=== Prompt ===
Reproduce the material verbatim, starting at its first line and ending with the line that contains "name author: (Spreng.) C. Mohr".
** start **
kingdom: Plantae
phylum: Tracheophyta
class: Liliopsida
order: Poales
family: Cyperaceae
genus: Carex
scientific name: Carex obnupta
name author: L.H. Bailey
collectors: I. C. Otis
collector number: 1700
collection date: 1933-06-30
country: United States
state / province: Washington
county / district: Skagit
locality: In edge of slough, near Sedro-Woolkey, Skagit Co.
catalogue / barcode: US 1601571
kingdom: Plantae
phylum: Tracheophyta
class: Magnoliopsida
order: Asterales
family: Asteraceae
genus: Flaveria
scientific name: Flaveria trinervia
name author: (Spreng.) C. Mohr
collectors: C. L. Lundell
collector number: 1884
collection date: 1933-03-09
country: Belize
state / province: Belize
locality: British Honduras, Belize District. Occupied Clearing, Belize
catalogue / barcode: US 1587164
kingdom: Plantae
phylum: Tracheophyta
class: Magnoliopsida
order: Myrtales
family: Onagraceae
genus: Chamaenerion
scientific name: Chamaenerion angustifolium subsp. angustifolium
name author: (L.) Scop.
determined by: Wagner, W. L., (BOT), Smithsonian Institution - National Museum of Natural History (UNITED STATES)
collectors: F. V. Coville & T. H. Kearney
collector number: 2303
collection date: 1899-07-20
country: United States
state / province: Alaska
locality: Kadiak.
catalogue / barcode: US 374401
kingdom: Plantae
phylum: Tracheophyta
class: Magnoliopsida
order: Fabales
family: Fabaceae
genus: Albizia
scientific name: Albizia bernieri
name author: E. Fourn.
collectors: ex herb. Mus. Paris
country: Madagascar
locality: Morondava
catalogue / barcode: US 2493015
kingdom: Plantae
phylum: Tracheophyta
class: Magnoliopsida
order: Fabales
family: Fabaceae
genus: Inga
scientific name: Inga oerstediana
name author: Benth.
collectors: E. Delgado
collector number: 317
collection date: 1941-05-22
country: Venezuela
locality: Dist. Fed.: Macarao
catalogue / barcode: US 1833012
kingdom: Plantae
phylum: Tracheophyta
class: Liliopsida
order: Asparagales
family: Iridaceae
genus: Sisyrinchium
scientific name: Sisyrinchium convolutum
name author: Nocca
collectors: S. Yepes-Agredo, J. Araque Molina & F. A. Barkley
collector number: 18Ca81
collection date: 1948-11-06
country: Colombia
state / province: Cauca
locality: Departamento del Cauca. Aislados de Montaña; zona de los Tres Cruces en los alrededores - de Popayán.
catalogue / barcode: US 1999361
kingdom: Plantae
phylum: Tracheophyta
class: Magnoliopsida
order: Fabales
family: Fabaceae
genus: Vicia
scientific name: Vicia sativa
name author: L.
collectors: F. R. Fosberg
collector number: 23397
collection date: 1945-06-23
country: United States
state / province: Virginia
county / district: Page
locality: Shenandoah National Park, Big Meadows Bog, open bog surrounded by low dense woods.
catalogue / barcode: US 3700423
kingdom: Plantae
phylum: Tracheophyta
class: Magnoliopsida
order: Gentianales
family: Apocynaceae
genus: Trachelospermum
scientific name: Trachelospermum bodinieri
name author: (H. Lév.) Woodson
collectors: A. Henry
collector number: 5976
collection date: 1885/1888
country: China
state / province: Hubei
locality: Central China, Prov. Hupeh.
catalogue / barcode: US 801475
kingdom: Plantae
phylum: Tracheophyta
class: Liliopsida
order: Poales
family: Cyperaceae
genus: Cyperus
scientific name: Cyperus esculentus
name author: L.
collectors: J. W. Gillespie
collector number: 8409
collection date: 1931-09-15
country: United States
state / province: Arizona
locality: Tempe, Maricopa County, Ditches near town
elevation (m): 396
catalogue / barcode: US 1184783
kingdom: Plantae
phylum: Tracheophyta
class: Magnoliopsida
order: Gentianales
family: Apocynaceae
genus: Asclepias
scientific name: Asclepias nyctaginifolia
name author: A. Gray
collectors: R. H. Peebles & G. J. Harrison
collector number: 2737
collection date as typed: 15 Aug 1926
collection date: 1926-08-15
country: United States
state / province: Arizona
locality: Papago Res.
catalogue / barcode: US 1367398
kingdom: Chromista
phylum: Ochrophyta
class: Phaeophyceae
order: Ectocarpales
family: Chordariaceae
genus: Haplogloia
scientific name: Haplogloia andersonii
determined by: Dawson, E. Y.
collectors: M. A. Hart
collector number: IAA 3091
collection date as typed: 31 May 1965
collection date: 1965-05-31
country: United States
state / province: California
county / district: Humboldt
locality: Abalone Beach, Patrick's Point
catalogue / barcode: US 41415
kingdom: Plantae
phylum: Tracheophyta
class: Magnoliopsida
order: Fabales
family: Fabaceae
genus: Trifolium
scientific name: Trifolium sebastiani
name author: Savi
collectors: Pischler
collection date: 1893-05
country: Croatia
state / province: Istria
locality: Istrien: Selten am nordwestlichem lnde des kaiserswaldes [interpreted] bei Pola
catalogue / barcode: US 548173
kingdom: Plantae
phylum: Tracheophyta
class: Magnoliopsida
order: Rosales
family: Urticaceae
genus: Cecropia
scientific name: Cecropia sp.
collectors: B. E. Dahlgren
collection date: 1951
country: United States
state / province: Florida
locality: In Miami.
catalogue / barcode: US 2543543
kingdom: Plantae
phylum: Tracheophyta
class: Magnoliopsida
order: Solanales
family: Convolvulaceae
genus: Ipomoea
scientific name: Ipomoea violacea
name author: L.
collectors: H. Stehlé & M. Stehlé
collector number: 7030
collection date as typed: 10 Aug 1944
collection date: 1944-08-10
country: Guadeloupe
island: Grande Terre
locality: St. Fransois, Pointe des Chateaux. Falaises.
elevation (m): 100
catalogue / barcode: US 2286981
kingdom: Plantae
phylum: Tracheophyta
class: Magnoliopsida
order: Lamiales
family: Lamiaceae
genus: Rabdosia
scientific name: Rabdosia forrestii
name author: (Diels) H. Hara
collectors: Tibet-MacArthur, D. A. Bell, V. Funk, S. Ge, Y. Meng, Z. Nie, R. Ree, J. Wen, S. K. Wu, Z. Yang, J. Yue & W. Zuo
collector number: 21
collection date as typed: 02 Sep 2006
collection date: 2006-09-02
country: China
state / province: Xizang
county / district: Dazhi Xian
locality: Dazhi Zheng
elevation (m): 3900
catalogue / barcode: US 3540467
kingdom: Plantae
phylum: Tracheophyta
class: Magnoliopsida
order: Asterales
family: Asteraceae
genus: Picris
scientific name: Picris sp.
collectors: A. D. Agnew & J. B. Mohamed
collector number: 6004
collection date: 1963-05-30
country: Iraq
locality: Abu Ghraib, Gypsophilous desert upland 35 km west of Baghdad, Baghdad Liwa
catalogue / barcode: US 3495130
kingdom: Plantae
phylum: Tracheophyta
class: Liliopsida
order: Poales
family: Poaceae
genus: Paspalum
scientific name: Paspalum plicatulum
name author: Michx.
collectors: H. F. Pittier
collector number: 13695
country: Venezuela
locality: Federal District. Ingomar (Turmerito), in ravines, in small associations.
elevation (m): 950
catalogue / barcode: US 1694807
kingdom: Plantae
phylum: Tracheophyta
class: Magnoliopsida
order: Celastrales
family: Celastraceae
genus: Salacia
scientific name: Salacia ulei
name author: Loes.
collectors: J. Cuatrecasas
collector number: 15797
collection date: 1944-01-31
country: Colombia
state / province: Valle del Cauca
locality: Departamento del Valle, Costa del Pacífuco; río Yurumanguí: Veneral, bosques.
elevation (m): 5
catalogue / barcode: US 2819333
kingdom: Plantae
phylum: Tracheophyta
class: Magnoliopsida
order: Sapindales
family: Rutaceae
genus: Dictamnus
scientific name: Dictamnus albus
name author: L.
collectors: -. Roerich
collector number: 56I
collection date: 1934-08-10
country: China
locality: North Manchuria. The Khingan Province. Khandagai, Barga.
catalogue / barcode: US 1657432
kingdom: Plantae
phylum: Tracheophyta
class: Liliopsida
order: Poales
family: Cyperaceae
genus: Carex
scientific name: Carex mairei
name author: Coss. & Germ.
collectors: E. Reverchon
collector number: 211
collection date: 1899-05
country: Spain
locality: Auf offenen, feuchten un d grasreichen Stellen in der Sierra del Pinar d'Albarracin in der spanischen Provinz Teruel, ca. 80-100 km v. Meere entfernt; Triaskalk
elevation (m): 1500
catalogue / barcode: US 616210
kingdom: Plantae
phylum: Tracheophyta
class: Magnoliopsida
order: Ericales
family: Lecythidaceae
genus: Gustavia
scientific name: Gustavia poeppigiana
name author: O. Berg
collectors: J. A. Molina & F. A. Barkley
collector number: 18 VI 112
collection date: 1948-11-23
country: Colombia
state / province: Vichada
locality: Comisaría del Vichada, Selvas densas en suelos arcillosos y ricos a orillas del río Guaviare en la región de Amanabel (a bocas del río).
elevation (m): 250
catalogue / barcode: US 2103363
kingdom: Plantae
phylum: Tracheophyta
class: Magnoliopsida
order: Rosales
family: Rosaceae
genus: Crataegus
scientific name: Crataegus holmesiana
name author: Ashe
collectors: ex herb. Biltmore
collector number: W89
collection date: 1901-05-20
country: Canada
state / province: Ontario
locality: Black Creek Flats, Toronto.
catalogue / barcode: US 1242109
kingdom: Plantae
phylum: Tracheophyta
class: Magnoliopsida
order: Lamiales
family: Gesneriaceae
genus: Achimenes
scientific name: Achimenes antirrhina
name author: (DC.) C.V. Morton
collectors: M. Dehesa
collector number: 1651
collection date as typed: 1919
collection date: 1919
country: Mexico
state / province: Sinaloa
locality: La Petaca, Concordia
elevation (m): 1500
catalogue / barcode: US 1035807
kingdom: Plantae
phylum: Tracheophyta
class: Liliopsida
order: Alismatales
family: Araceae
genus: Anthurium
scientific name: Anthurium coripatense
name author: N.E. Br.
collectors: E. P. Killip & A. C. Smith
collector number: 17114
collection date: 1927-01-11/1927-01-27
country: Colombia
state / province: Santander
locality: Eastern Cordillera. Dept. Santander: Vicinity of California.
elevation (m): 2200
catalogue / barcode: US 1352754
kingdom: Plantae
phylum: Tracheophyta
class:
** end **
=== Expected answer ===
kingdom: Plantae
phylum: Tracheophyta
class: Liliopsida
order: Poales
family: Cyperaceae
genus: Carex
scientific name: Carex obnupta
name author: L.H. Bailey
collectors: I. C. Otis
collector number: 1700
collection date: 1933-06-30
country: United States
state / province: Washington
county / district: Skagit
locality: In edge of slough, near Sedro-Woolkey, Skagit Co.
catalogue / barcode: US 1601571
kingdom: Plantae
phylum: Tracheophyta
class: Magnoliopsida
order: Asterales
family: Asteraceae
genus: Flaveria
scientific name: Flaveria trinervia
name author: (Spreng.) C. Mohr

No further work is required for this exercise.